What is needed
Copy exactly, no pictures: every line from the one that contains "(semi-automatic segmentation, software-assisted" through the end of the entries below.

--- START ---

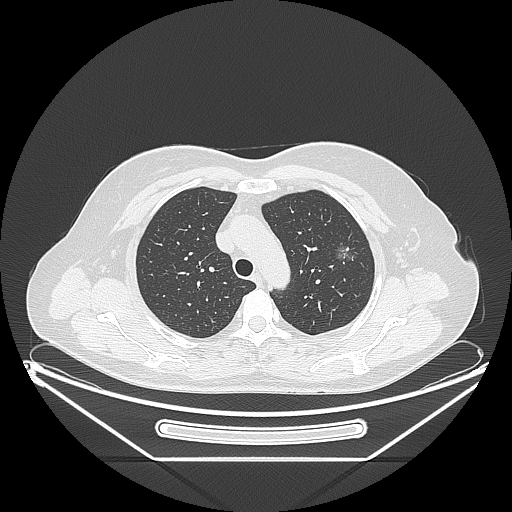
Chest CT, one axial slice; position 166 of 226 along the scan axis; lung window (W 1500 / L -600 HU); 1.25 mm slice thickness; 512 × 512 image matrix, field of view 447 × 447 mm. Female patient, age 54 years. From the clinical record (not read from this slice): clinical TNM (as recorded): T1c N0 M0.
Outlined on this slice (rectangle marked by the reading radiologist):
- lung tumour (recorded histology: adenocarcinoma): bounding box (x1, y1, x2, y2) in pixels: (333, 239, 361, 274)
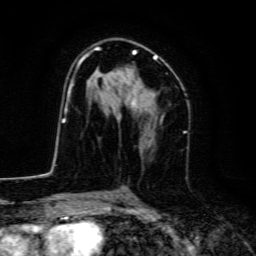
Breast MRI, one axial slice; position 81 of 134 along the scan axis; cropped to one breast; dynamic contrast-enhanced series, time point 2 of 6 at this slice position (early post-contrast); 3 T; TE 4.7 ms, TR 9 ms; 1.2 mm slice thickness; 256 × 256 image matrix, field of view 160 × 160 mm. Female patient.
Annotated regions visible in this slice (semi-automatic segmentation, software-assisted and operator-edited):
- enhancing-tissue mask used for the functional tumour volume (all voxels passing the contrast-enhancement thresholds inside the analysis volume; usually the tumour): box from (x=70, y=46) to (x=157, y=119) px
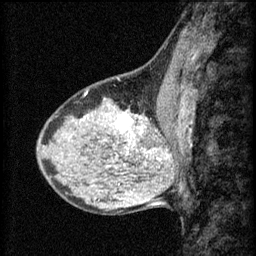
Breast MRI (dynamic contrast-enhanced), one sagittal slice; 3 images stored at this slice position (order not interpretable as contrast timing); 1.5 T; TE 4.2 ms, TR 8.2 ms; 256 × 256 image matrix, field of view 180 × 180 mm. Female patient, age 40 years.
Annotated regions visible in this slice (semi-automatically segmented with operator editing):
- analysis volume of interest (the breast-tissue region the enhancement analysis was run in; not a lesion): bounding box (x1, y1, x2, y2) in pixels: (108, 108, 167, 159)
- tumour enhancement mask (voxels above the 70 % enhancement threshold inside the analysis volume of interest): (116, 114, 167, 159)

--- END ---

Exercise response
Annotated regions visible in this slice (semi-automatic segmentation, software-assisted and operator-edited):
- enhancing-tissue mask used for the functional tumour volume (all voxels passing the contrast-enhancement thresholds inside the analysis volume; usually the tumour): box from (x=70, y=46) to (x=157, y=119) px
Breast MRI (dynamic contrast-enhanced), one sagittal slice; 3 images stored at this slice position (order not interpretable as contrast timing); 1.5 T; TE 4.2 ms, TR 8.2 ms; 256 × 256 image matrix, field of view 180 × 180 mm. Female patient, age 40 years.
Annotated regions visible in this slice (semi-automatically segmented with operator editing):
- analysis volume of interest (the breast-tissue region the enhancement analysis was run in; not a lesion): bounding box (x1, y1, x2, y2) in pixels: (108, 108, 167, 159)
- tumour enhancement mask (voxels above the 70 % enhancement threshold inside the analysis volume of interest): (116, 114, 167, 159)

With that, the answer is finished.